According to the committee report, Yeo – an environment minister in John Major's government – said his extensive network of contacts would help the fake firm decide how to "roll out" its technology.
However, he consistently caveated his remarks by stressing his role meant he could not be a "public advocate", and urged them to use public affairs experts rather than him to engage with committee staff.
When asked if he could introduce the undercover reporters to ministers, Yeo apparently replied that "ministers will make judgements on the basis of the merits of the product" and added that “the integrity of the system here is pretty high".
After the meeting, the journalists wrote to Yeo saying they did not think they would be employing his services. He responded expressing "relief", saying: "It was increasingly apparent to me during our talk that what you were seeking was someone to advance your interests by lobbying. This is a function which is not compatible with my position as an MP and chair of a select committee."
The standards committee concluded: "It would be a breach of the rules to lobby ministers, public servants or parliamentary colleagues on behalf a company from which Mr Yeo had or expected financial reward.
"The commissioner finds that Mr Yeo had no expectation of a financial interest in the company concerned, and that he did not offer to make approaches to ministers or civil servants on its behalf."
Hudson backed an inquiry into whether there should be tougher restrictions on the outside interests held by committee chairmen, echoing concerns previously expressed by Speaker John Bercow. The standards committee will launch a probe shortly.

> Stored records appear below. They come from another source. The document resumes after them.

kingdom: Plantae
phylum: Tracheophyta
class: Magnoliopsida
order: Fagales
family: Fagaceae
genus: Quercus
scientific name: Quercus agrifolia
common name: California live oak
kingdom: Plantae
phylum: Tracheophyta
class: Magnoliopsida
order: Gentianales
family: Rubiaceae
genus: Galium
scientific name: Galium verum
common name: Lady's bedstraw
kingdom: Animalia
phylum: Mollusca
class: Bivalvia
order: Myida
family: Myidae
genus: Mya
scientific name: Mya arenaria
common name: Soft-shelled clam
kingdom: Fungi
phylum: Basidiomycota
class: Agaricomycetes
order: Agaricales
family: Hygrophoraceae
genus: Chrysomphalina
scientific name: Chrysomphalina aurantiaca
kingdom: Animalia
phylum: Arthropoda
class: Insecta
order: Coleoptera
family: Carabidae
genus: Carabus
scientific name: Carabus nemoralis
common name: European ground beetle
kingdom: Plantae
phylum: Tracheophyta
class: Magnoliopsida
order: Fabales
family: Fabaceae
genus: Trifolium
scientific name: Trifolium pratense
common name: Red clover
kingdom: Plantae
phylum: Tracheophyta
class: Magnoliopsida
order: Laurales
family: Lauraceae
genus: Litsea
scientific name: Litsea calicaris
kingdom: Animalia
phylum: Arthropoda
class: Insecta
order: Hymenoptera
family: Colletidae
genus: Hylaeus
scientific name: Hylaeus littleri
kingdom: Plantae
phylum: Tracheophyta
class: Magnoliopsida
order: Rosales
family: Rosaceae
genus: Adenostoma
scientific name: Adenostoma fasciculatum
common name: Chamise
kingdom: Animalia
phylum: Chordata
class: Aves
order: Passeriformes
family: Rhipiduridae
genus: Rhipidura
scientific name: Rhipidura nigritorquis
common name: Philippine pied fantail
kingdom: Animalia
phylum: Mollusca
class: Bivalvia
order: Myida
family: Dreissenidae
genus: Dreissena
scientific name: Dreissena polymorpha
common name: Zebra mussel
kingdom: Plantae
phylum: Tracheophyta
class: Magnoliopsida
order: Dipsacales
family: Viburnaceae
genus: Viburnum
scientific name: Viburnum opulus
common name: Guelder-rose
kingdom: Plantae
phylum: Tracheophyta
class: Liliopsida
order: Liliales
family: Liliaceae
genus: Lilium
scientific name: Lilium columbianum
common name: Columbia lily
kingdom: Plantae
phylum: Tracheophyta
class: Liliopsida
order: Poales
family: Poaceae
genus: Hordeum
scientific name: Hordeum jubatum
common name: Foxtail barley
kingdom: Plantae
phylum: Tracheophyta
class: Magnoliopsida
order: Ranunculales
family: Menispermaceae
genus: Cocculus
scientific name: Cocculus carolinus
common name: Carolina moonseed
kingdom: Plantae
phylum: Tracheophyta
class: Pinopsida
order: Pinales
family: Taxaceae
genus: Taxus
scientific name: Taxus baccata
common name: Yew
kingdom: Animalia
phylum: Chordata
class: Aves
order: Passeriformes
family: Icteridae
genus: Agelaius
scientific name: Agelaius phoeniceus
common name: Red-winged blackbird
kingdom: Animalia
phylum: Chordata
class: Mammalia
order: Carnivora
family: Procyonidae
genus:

"While the House takes a very reasonable position that a Member's knowledge and interests may well enhance his or her ability to contribute to the work of the House and in particular to some of the specialist committees, there is equally a reasonable concern that that Member is then placed in a privileged position which he or she may be able to exploit for their own interests with few checks and balances to control this," she said.